**Answer:** You
are correct that the maximum cardinality for bitmap indexes is a function of
the number of distinct values and the size of the key, but far and away it
is the number of distinct values that is the largest contributing factor to
the maximum number of distinct values you can have in a bitmap index.

As the number if distinct values increases, the size of
the bitmap increases exponentially, such that an index with 100 values may
perform thousands of times faster than a bitmap index on 1,000 distinct
column values. The answer, as with all Oracle tuning questions is "It
depends".

Also, remember that bitmap indexes are only suitable
for static tables and materialized views which are updated at nigh and
rebuilt after batch row loading. If your tables are not read-only
during query time, DO NOT consider using bitmap indexes!

So, which is the right maximum
values for your bitmap index? Who knows? You will need to run
performance benchmarks on your unique database to see!

Benchmarks have shown these trends in SQL performance and the number of
distinct bitmap index values (as a percentage of total table rows), and the
clustering factor for the index column. All else being equal, cardinality is
one of the most important factors in deciding to use a bitmap index, but
there are rare cases where a bitmap on a column with 10,000 key values might
be appropriate.

So, what is the maximum threshold for unique values in a bitmap index?
The answer (as with all Oracle tuning questions) is "It depends". To
understand how a bitmap works, remember that a bitmap is a two dimensional
matrix with two axis. The number of rows in the table is one axis, and
the number of distinct key values is the other axis.

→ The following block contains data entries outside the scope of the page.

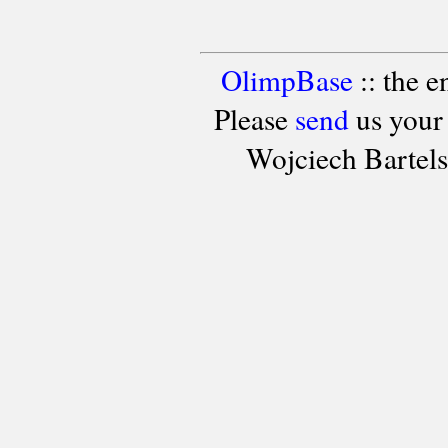
OlimpBase
:: the 
Please
send
us your
Wojciech Bartel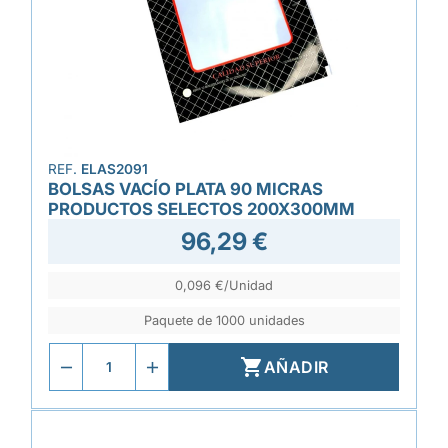
REF.
ELAS2091
BOLSAS VACÍO PLATA 90 MICRAS
PRODUCTOS SELECTOS 200X300MM
96,29 €
0,096 €/Unidad
Paquete de 1000 unidades

AÑADIR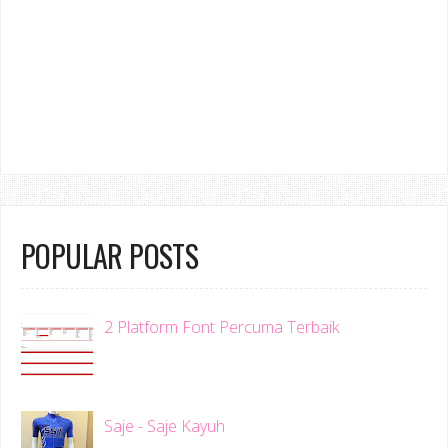
POPULAR POSTS
2 Platform Font Percuma Terbaik
Saje - Saje Kayuh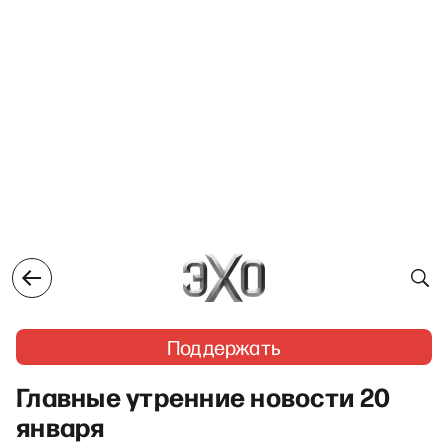
Поддержать
Главные утренние новости 20
января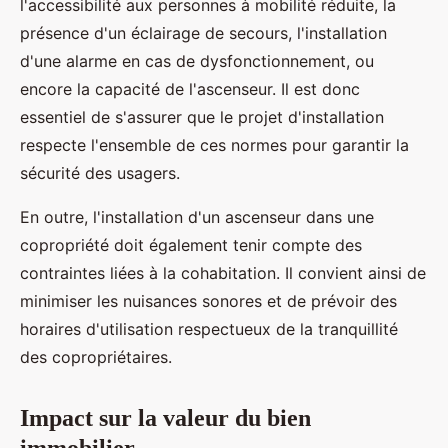
l'accessibilité aux personnes à mobilité réduite, la
présence d'un éclairage de secours, l'installation
d'une alarme en cas de dysfonctionnement, ou
encore la capacité de l'ascenseur. Il est donc
essentiel de s'assurer que le projet d'installation
respecte l'ensemble de ces normes pour garantir la
sécurité des usagers.
En outre, l'installation d'un ascenseur dans une
copropriété doit également tenir compte des
contraintes liées à la cohabitation. Il convient ainsi de
minimiser les nuisances sonores et de prévoir des
horaires d'utilisation respectueux de la tranquillité
des copropriétaires.
Impact sur la valeur du bien
immobilier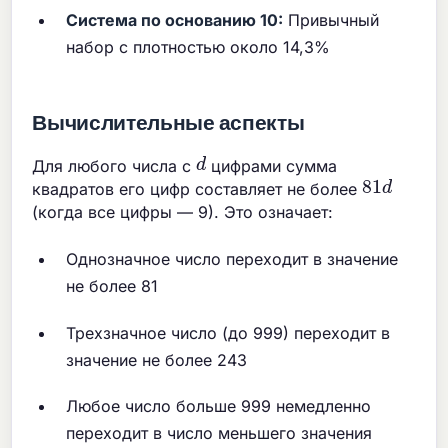
Система по основанию 10:
Привычный
набор с плотностью около 14,3%
Вычислительные аспекты
d
Для любого числа с
цифрами сумма
81
d
квадратов его цифр составляет не более
(когда все цифры — 9). Это означает:
Однозначное число переходит в значение
не более 81
Трехзначное число (до 999) переходит в
значение не более 243
Любое число больше 999 немедленно
переходит в число меньшего значения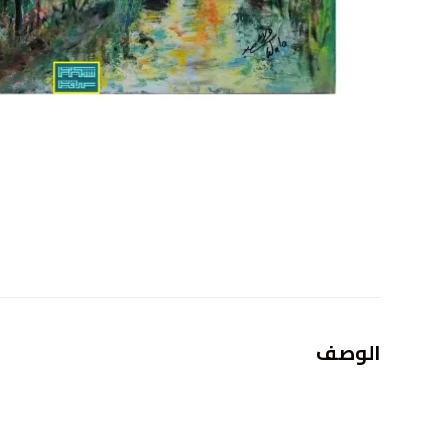
الوصف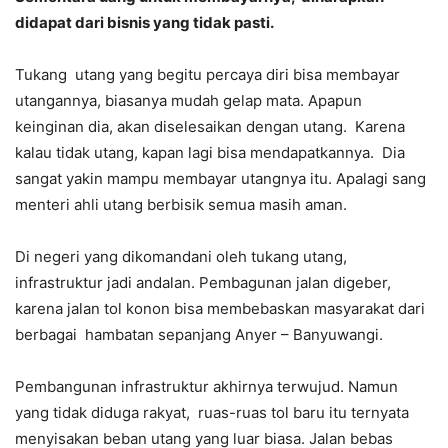
didapat dari bisnis yang tidak pasti.
Tukang utang yang begitu percaya diri bisa membayar
utangannya, biasanya mudah gelap mata. Apapun
keinginan dia, akan diselesaikan dengan utang. Karena
kalau tidak utang, kapan lagi bisa mendapatkannya. Dia
sangat yakin mampu membayar utangnya itu. Apalagi sang
menteri ahli utang berbisik semua masih aman.
Di negeri yang dikomandani oleh tukang utang,
infrastruktur jadi andalan. Pembagunan jalan digeber,
karena jalan tol konon bisa membebaskan masyarakat dari
berbagai hambatan sepanjang Anyer – Banyuwangi.
Pembangunan infrastruktur akhirnya terwujud. Namun
yang tidak diduga rakyat, ruas-ruas tol baru itu ternyata
menyisakan beban utang yang luar biasa. Jalan bebas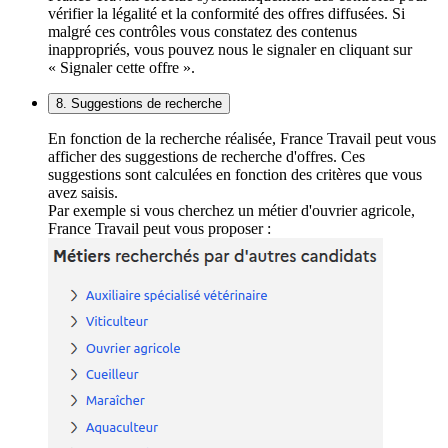
vérifier la légalité et la conformité des offres diffusées. Si
malgré ces contrôles vous constatez des contenus
inappropriés, vous pouvez nous le signaler en cliquant sur
« Signaler cette offre ».
8. Suggestions de recherche
En fonction de la recherche réalisée, France Travail peut vous
afficher des suggestions de recherche d'offres. Ces
suggestions sont calculées en fonction des critères que vous
avez saisis.
Par exemple si vous cherchez un métier d'ouvrier agricole,
France Travail peut vous proposer :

*Conceptualize a bitmap index as a two-dimensional array*

Hence, a bitmap index on a million row table with ten distinct values in
the index column will have ten million cells in the bitmap.
Conversely, a bitmap on a million rows table with an index column with 1,000
distinct values will be much larger, with a billion cells.

At
this point, let’s note that Oracle performs bitmap index compression, and
that is why the clustering_factor is important. If a bitmap index
column has a “good” clustering factor (e.g. close to the number of blocks in
the table) then the index values are adjacent, and Oracle will be able to
compress the index far better than a bitmap on an un-clustered column.

# Bitmap compression, row clustering, and column
cardinality

It should be clear that it’s not exclusively the number of distinct
values in the index that governs our choice of using a bitmap, it’s also a
function of the percentage the distinct values as a percentage of rows in
the table and the clustering of the column values (as per the
clustering_factor column in the dba_indexes view). Hence, a decision
for a bitmap is a function of these criteria:

**The ratio of rows to distinct values: ** A more
accurate estimate of the suitability of a bitmap index is the ratio of
distinct rows to the number of total rows in a table.

**Clustering factor: ** The clustering of the
index keys to the physical data blocks has an influence on bitmap
indexes.

In a table where the bitmap columns appear in the same physical order as
the rows, related column values will be adjacent on each data block.
The clustering_factor will be close to the value of the blocks column in *
dba_data_files*, and Oracle will be able to compress the bitmap index.

When a bitmap index sees repeating column values, the matching rows can
be omitted from the bitmap. As a bitmap is being created or updated,
Oracle looks to the previous index entry. If it is the same, Oracle
replaces the bitmap entry with a “same as prior” flag, and continues until a
new key value is detected.

At an extreme case, consider a
million rows table where the column has 100,000 distinct values and
clustering_factor ~= blocks.

Because all adjacent columns values are
grouped together, the bitmap axis goes from 1,000,000 rows down to 100,000,
making for a highly compressed bitmap.

In the compressed example
below, all “East:” rows appear adjacent in rows 1-5, all “North” values
resides on rows 6-13, all “South values” are in rows 14-15, and all “West”
rows reside on rows 16-18:

Again, in most cases, there will not be a lot of adjacent index values,
so it quite rare to see extensive compression.